Vergiftungen mit Benzodiazepinen oder Nicht-Benzodiazepin-Agonisten werden bei leichtem Ausmaß für einige Zeit stationär überwacht. Bei starken Vergiftungen wird dem Patienten über einen venösen Zugang das Gegenmittel Flumazenil gegeben. Oft hilft jedoch schon die Gabe von Kohletabletten und Abführmitteln. Wichtig ist eine ausreichende Sauerstoffzufuhr.
Bei Barbituratvergiftungen müssen die Ärzte sehr umfangreich therapieren. Der Magen sollte gespült sowie Kohletabletten und Abführmittel gegeben werden. Medikamente zur Wasserausscheidung, zur Erhöhung des Harn-pH-Werts und zum Ausgleich des Wasser-, Elektrolyt- und Säure/Basen-Haushalts müssen verabreicht werden. Bei sehr ausgeprägter Vergiftung muss der Patient an ein Dialysegerät (Blutwäsche) angeschlossen werden. Es sollte sehr ausdauernd reanimiert werden. Wird der Patient stabiler, sollte seine Körperlage häufig verändert werden, da sich sonst aufgrund von Durchblutungsstörungen Blasen bilden können. Ein Gegenmittel ist nicht vorhanden.
Bei einer Vergiftung mit Antihistaminika muss zunächst der Kreislauf stabilisiert werden, anschließend sollte der Magen gespült werden. Die auftretenden Komplikationen wie Krämpfe und Benommenheit sollten vom Arzt medikamentös behandelt werden.
Es ist schwierig, genaue Angaben zu der Prognose einer Schlafmittelvergiftung zu machen.

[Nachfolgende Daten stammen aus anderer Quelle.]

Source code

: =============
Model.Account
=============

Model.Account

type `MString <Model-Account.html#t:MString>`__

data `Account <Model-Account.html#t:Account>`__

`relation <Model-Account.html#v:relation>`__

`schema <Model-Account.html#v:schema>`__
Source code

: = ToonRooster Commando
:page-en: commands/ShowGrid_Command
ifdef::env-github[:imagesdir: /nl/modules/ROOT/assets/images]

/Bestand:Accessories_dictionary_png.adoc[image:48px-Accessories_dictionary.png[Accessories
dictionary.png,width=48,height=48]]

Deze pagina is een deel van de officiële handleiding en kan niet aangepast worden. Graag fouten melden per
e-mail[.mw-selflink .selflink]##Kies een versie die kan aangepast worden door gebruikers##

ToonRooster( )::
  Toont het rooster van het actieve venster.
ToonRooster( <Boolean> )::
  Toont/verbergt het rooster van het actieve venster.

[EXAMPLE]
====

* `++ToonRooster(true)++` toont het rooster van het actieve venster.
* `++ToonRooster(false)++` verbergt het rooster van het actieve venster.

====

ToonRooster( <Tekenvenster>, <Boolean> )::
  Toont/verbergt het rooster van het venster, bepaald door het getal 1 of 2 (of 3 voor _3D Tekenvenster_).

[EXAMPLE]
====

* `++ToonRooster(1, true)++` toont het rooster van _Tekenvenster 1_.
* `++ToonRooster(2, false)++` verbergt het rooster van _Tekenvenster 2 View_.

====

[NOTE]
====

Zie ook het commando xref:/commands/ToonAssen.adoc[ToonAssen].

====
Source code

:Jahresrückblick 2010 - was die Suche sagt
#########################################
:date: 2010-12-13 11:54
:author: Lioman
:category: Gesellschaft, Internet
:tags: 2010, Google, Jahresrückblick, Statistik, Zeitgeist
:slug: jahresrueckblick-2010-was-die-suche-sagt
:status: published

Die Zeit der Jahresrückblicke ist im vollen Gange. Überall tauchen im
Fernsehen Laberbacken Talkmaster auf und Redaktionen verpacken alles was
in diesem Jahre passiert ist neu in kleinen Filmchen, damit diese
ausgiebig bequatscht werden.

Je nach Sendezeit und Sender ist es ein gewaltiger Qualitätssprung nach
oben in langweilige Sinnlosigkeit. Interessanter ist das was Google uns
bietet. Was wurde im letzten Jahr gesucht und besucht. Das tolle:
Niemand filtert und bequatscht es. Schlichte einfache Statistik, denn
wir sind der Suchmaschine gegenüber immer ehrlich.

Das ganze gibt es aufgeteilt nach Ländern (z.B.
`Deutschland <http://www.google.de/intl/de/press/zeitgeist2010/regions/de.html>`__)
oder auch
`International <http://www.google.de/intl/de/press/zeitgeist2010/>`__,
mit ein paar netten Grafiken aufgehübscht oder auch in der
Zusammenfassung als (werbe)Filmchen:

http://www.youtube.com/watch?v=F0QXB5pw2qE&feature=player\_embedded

Sie hängt ganz entscheidend davon ab, welche Menge Schlafmittel eingenommen wurde und wie viel Zeit zwischen dieser Einnahme und dem Auffinden vergangen ist.
Bitte achten Sie darauf, die Schlafmittel ebenso wie alle anderen Medikamente außerhalb der Reichweite von Kindern aufzubewahren. Sollten Sie Schlafmittel einnehmen, halten Sie sich an die empfohlene Dosis und trinken sie bitte gleichzeitig keinen Alkohol.
Sollten Sie einen Menschen, der vermutlich eine Überdosis an Schlafmitteln eingenommen hat, bewusstlos auffinden, alarmieren Sie den Notarzt, legen Sie den Bewusstlosen in die stabile Seitenlage und schützen Sie ihn mit Decken vor Wärmeverlust.
Letzte Aktualisierung am 24.06.2021.